Salmon Fillets with tahini yoghurt and summer salsa
4 x Donegal Catch Natural Salmon Fillets
For the summer salsa:
100 grams cherry tomatoes, deseeded and cut into quarters
½ red onion, finely diced
Zest and juice of ½ a lemon
A few basil leaves, shredded, plus a few extra to serve
A few mint leaves, shredded, plus a few extra to serve
For the tahini yoghurt:
2 tablespoon tahini
100 grams yoghurt
Juice of ½ a lemon
½ garlic clove, grated
Salt and freshly ground black pepper
- For the salsa, combine the tomatoes, red onion, lemon zest and juice and 1 teaspoon salt; cover and let stand for 1 hour.
- Preheat the oven to 200 C / 180 C fan and cook the Donegal Catch Natural Salmon Fillets for 20 minutes, or until cooked through and piping hot.
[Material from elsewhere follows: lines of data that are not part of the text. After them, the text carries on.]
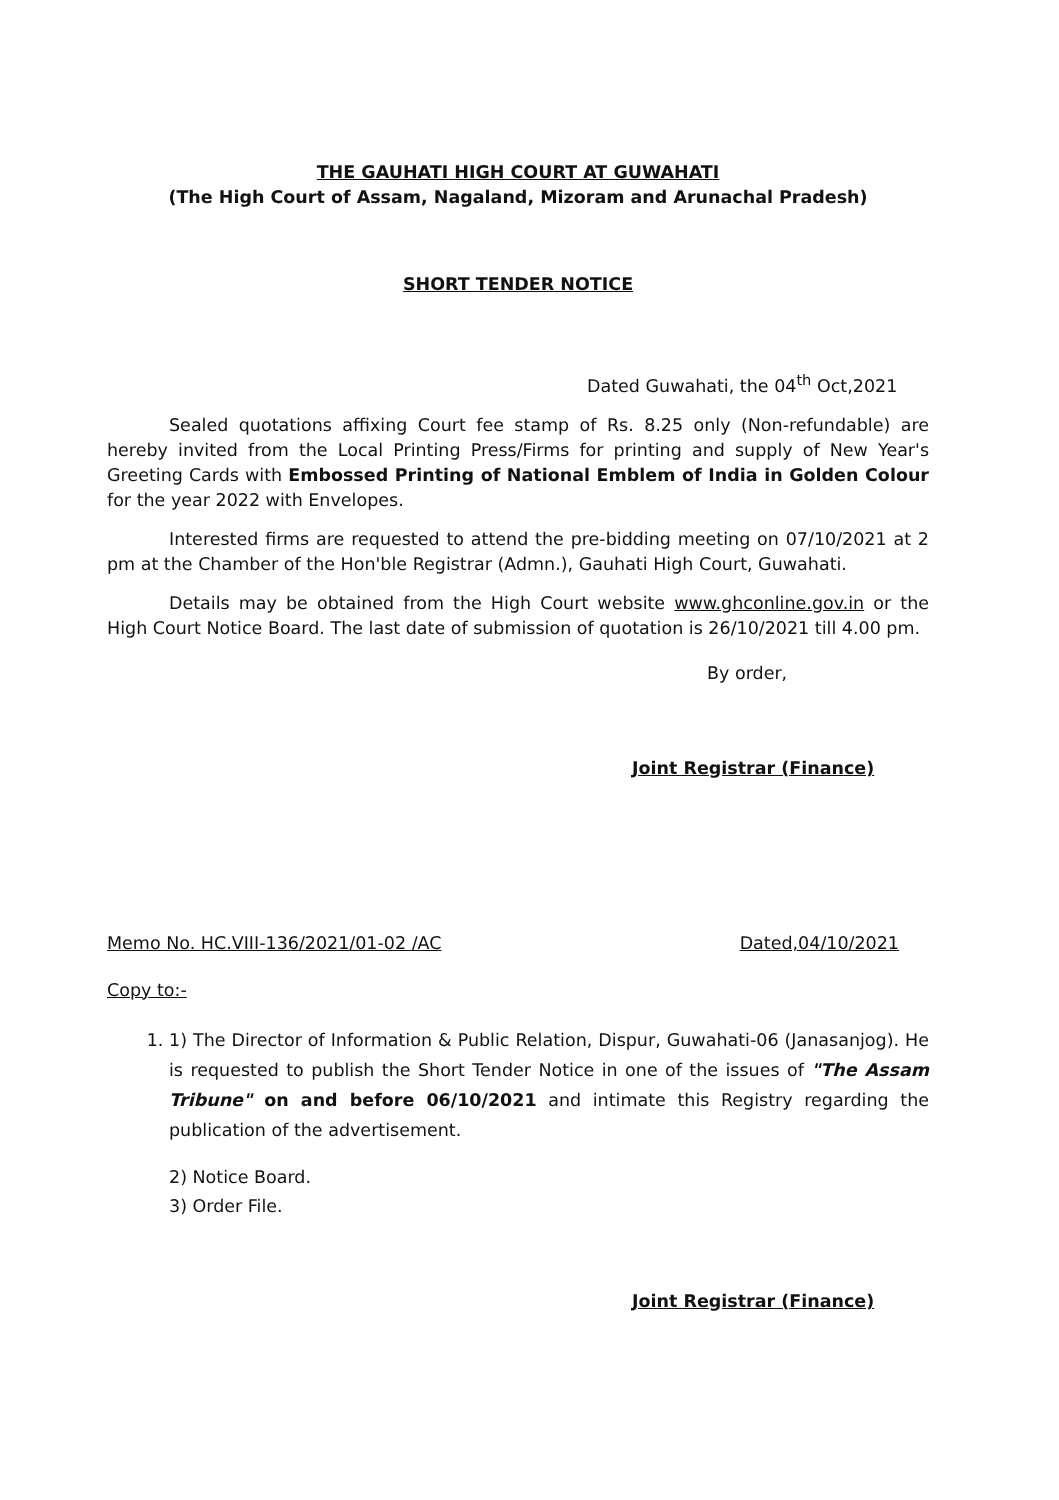THE GAUHATI HIGH COURT AT GUWAHATI
(The High Court of Assam, Nagaland, Mizoram and Arunachal Pradesh)
SHORT TENDER NOTICE
Dated Guwahati, the 04<sup>th</sup> Oct,2021
Sealed quotations affixing Court fee stamp of Rs. 8.25 only (Non-refundable) are hereby invited from the Local Printing Press/Firms for printing and supply of New Year's Greeting Cards with Embossed Printing of National Emblem of India in Golden Colour for the year 2022 with Envelopes.
Interested firms are requested to attend the pre-bidding meeting on 07/10/2021 at 2 pm at the Chamber of the Hon'ble Registrar (Admn.), Gauhati High Court, Guwahati.
Details may be obtained from the High Court website www.ghconline.gov.in or the High Court Notice Board. The last date of submission of quotation is 26/10/2021 till 4.00 pm.
By order,
Joint Registrar (Finance)
Memo No. HC.VIII-136/2021/01-02 /AC Dated,04/10/2021
Copy to:-
1. 1) The Director of Information & Public Relation, Dispur, Guwahati-06 (Janasanjog). He is requested to publish the Short Tender Notice in one of the issues of "The Assam Tribune" on and before 06/10/2021 and intimate this Registry regarding the publication of the advertisement.
2) Notice Board.
3) Order File.
Joint Registrar (Finance)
- Whilst the fish is cooking, mix together the tahini, yoghurt, lemon juice, garlic and some seasoning in a bowl.
- When the fish is cooked, remove from the oven and arrange on a serving dish. Spoon over the creme fraiche mixture and spread across the top of the fish. Stir the fresh herbs through the salsa to combine then top the salmon with the salsa. Sprinkle over a few extra basil and mint leaves to serve.